WHAT YOU WILL DO
Your reply should consist solely of the lines from the one containing "Ajoutez la clé" through the end of the data, restated word for word.

Records from a dataset
____________________
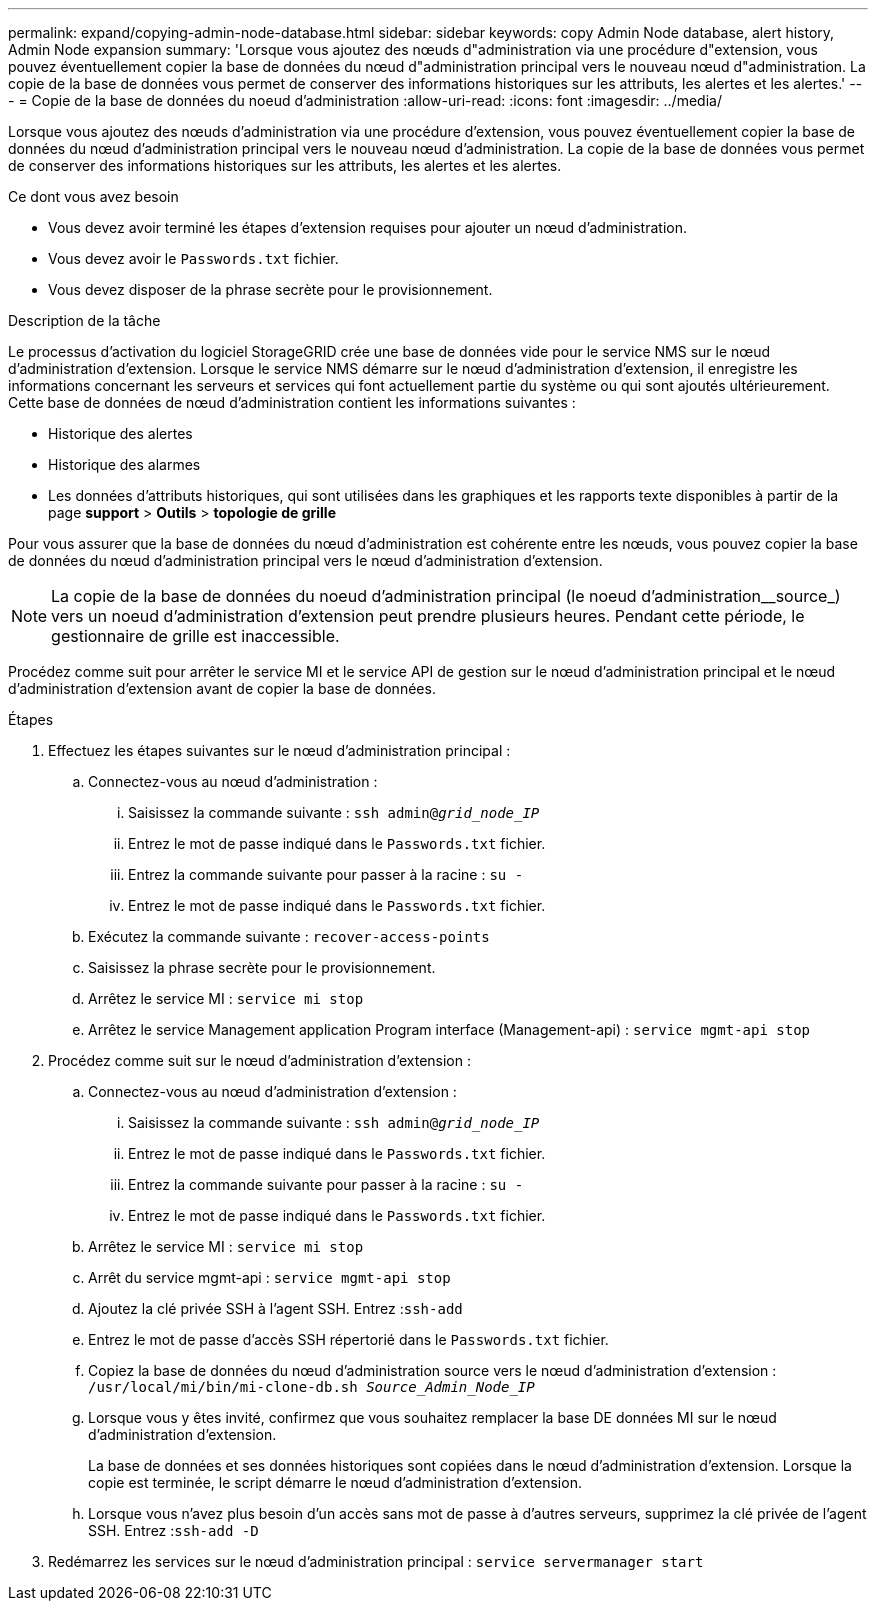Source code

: ---
permalink: expand/copying-admin-node-database.html 
sidebar: sidebar 
keywords: copy Admin Node database, alert history, Admin Node expansion 
summary: 'Lorsque vous ajoutez des nœuds d"administration via une procédure d"extension, vous pouvez éventuellement copier la base de données du nœud d"administration principal vers le nouveau nœud d"administration. La copie de la base de données vous permet de conserver des informations historiques sur les attributs, les alertes et les alertes.' 
---
= Copie de la base de données du noeud d'administration
:allow-uri-read: 
:icons: font
:imagesdir: ../media/


[role="lead"]
Lorsque vous ajoutez des nœuds d'administration via une procédure d'extension, vous pouvez éventuellement copier la base de données du nœud d'administration principal vers le nouveau nœud d'administration. La copie de la base de données vous permet de conserver des informations historiques sur les attributs, les alertes et les alertes.

.Ce dont vous avez besoin
* Vous devez avoir terminé les étapes d'extension requises pour ajouter un nœud d'administration.
* Vous devez avoir le `Passwords.txt` fichier.
* Vous devez disposer de la phrase secrète pour le provisionnement.


.Description de la tâche
Le processus d'activation du logiciel StorageGRID crée une base de données vide pour le service NMS sur le nœud d'administration d'extension. Lorsque le service NMS démarre sur le nœud d'administration d'extension, il enregistre les informations concernant les serveurs et services qui font actuellement partie du système ou qui sont ajoutés ultérieurement. Cette base de données de nœud d'administration contient les informations suivantes :

* Historique des alertes
* Historique des alarmes
* Les données d'attributs historiques, qui sont utilisées dans les graphiques et les rapports texte disponibles à partir de la page *support* > *Outils* > *topologie de grille*


Pour vous assurer que la base de données du nœud d'administration est cohérente entre les nœuds, vous pouvez copier la base de données du nœud d'administration principal vers le nœud d'administration d'extension.


NOTE: La copie de la base de données du noeud d'administration principal (le noeud d'administration__source_) vers un noeud d'administration d'extension peut prendre plusieurs heures. Pendant cette période, le gestionnaire de grille est inaccessible.

Procédez comme suit pour arrêter le service MI et le service API de gestion sur le nœud d'administration principal et le nœud d'administration d'extension avant de copier la base de données.

.Étapes
. Effectuez les étapes suivantes sur le nœud d'administration principal :
+
.. Connectez-vous au nœud d'administration :
+
... Saisissez la commande suivante : `ssh admin@_grid_node_IP_`
... Entrez le mot de passe indiqué dans le `Passwords.txt` fichier.
... Entrez la commande suivante pour passer à la racine : `su -`
... Entrez le mot de passe indiqué dans le `Passwords.txt` fichier.


.. Exécutez la commande suivante : `recover-access-points`
.. Saisissez la phrase secrète pour le provisionnement.
.. Arrêtez le service MI : `service mi stop`
.. Arrêtez le service Management application Program interface (Management-api) : `service mgmt-api stop`


. Procédez comme suit sur le nœud d'administration d'extension :
+
.. Connectez-vous au nœud d'administration d'extension :
+
... Saisissez la commande suivante : `ssh admin@_grid_node_IP_`
... Entrez le mot de passe indiqué dans le `Passwords.txt` fichier.
... Entrez la commande suivante pour passer à la racine : `su -`
... Entrez le mot de passe indiqué dans le `Passwords.txt` fichier.


.. Arrêtez le service MI : `service mi stop`
.. Arrêt du service mgmt-api : `service mgmt-api stop`
.. Ajoutez la clé privée SSH à l'agent SSH. Entrez :``ssh-add``
.. Entrez le mot de passe d'accès SSH répertorié dans le `Passwords.txt` fichier.
.. Copiez la base de données du nœud d'administration source vers le nœud d'administration d'extension : `/usr/local/mi/bin/mi-clone-db.sh _Source_Admin_Node_IP_`
.. Lorsque vous y êtes invité, confirmez que vous souhaitez remplacer la base DE données MI sur le nœud d'administration d'extension.
+
La base de données et ses données historiques sont copiées dans le nœud d'administration d'extension. Lorsque la copie est terminée, le script démarre le nœud d'administration d'extension.

.. Lorsque vous n'avez plus besoin d'un accès sans mot de passe à d'autres serveurs, supprimez la clé privée de l'agent SSH. Entrez :``ssh-add -D``


. Redémarrez les services sur le nœud d'administration principal : `service servermanager start`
____________________
EXERCISE RESULT
.. Ajoutez la clé privée SSH à l'agent SSH. Entrez :``ssh-add``
.. Entrez le mot de passe d'accès SSH répertorié dans le `Passwords.txt` fichier.
.. Copiez la base de données du nœud d'administration source vers le nœud d'administration d'extension : `/usr/local/mi/bin/mi-clone-db.sh _Source_Admin_Node_IP_`
.. Lorsque vous y êtes invité, confirmez que vous souhaitez remplacer la base DE données MI sur le nœud d'administration d'extension.
+
La base de données et ses données historiques sont copiées dans le nœud d'administration d'extension. Lorsque la copie est terminée, le script démarre le nœud d'administration d'extension.

.. Lorsque vous n'avez plus besoin d'un accès sans mot de passe à d'autres serveurs, supprimez la clé privée de l'agent SSH. Entrez :``ssh-add -D``


. Redémarrez les services sur le nœud d'administration principal : `service servermanager start`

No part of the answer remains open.